**完成下列练习**
• a. 根据讲 hashCodeForType 的那段文字，回答下面几个问题：
(i) 作者查看后发现问题的是哪个文件？
(ii) 在 hashCodeForType 里，遇到 ARRAY 类型时会抛出什么异常？
(iii) 作业运行一段时间后报错，说无法实例化哪个生成类？
• b. 从讲 hashCodeForType 的那段文字停下的地方接着往下写几句。

**原文节选**

§ §

查看CodeGenUtils.scala 发现hashCodeForType方法中没有匹配map类型, 修改了一处代码,如下:
 def hashCodeForType(
      ctx: CodeGeneratorContext, t: LogicalType, term: String): String = t.getTypeRoot match {
    case BOOLEAN => s"${className[JBoolean]}.hashCode($term)"
    case TINYINT => s"${className[JByte]}.hashCode($term)"
    case SMALLINT => s"${className[JShort]}.hashCode($term)"
    case INTEGER => s"${className[JInt]}.hashCode($term)"
    case BIGINT => s"${className[JLong]}.hashCode($term)"
    case FLOAT => s"${className[JFloat]}.hashCode($term)"
    case DOUBLE => s"${className[JDouble]}.hashCode($term)"
    case VARCHAR | CHAR => s"$term.hashCode()"
    case VARBINARY | BINARY => s"${className[MurmurHashUtil]}.hashUnsafeBytes(" +
      s"$term, $BYTE_ARRAY_BASE_OFFSET, $term.length)"
    case DECIMAL => s"$term.hashCode()"
    case DATE => s"${className[JInt]}.hashCode($term)"
    case TIME_WITHOUT_TIME_ZONE => s"${className[JInt]}.hashCode($term)"
    case TIMESTAMP_WITHOUT_TIME_ZONE | TIMESTAMP_WITH_LOCAL_TIME_ZONE =>
      s"$term.hashCode()"
    case INTERVAL_YEAR_MONTH => s"${className[JInt]}.hashCode($term)"
    case INTERVAL_DAY_TIME => s"${className[JLong]}.hashCode($term)"
    case ARRAY => throw new IllegalArgumentException(s"Not support type to hash: $t")
    //case MAP => s"${className[BaseMap]}.getHashCode($term)"                            // 新加的一行代码
    case ROW =>
      val rowType = t.asInstanceOf[RowType]


作业可以正常提交了, 运行一段时间,又出现异常:
java.lang.RuntimeException: Could not instantiate generated class 'HashAggregateWithKeys$1543'
        at org.apache.flink.table.runtime.generated.GeneratedClass.newInstance(GeneratedClass.java:67)
        at org.apache.flink.table.runtime.operators.CodeGenOperatorFactory.createStreamOperator(CodeGenOperatorFactory.java:46)
        at org.apache.flink.streaming.api.operators.StreamOperatorFactoryUtil.createOperator(StreamOperatorFactoryUtil.java:48)
        at org.apache.flink.streaming.runtime.tasks.OperatorChain.<init>(OperatorChain.java:156)
        at org.apache.flink.streaming.runtime.tasks.StreamTask.beforeInvoke(StreamTask.java:433)
        at org.apache.flink.streaming.runtime.tasks.StreamTask.invoke(StreamTask.java:461)
        at org.apache.flink.runtime.taskmanager.Task.doRun(Task.java:707)
        at org.apache.flink.runtime.taskmanager.Task.run(Task.java:532)
        at java.lang.Thread.run(Thread.java:745)

§ §

**给定材料**
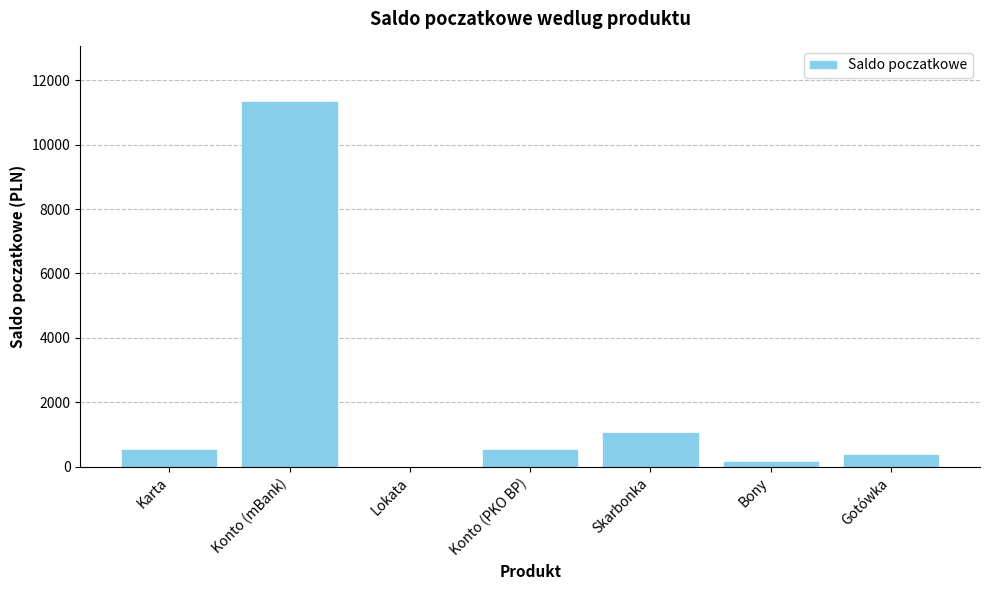

The value at Konto (mBank) is 11357.4. True or false?

True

§ §

**练习答案**
• a.
(i) CodeGenUtils.scala
(ii) IllegalArgumentException
(iii) 'HashAggregateWithKeys$1543'

• b.
Caused by: org.apache.flink.util.FlinkRuntimeException: org.apache.flink.api.common.InvalidProgramException: Table program cannot be compiled. This is a bug. Please file an issue.
        at org.apache.flink.table.runtime.generated.CompileUtils.compile(CompileUtils.java:68)
        at org.apache.flink.table.runtime.generated.GeneratedClass.compile(GeneratedClass.java:78)
        at org.apache.flink.table.runtime.generated.GeneratedClass.newInstance(GeneratedClass.java:65)
        ... 8 more
Caused by: org.apache.flink.shaded.guava18.com.google.common.util.concurrent.UncheckedExecutionException: org.apache.flink.api.common.InvalidProgramException: Table program cannot be compiled. This is a bug. Please file an issue.
        at org.apache.flink.shaded.guava18.com.google.common.cache.LocalCache$Segment.get(LocalCache.java:2203)
        at org.apache.flink.shaded.guava18.com.google.common.cache.LocalCache.get(LocalCache.java:3937)
        at org.apache.flink.shaded.guava18.com.google.common.cache.LocalCache$LocalManualCache.get(LocalCache.java:4739)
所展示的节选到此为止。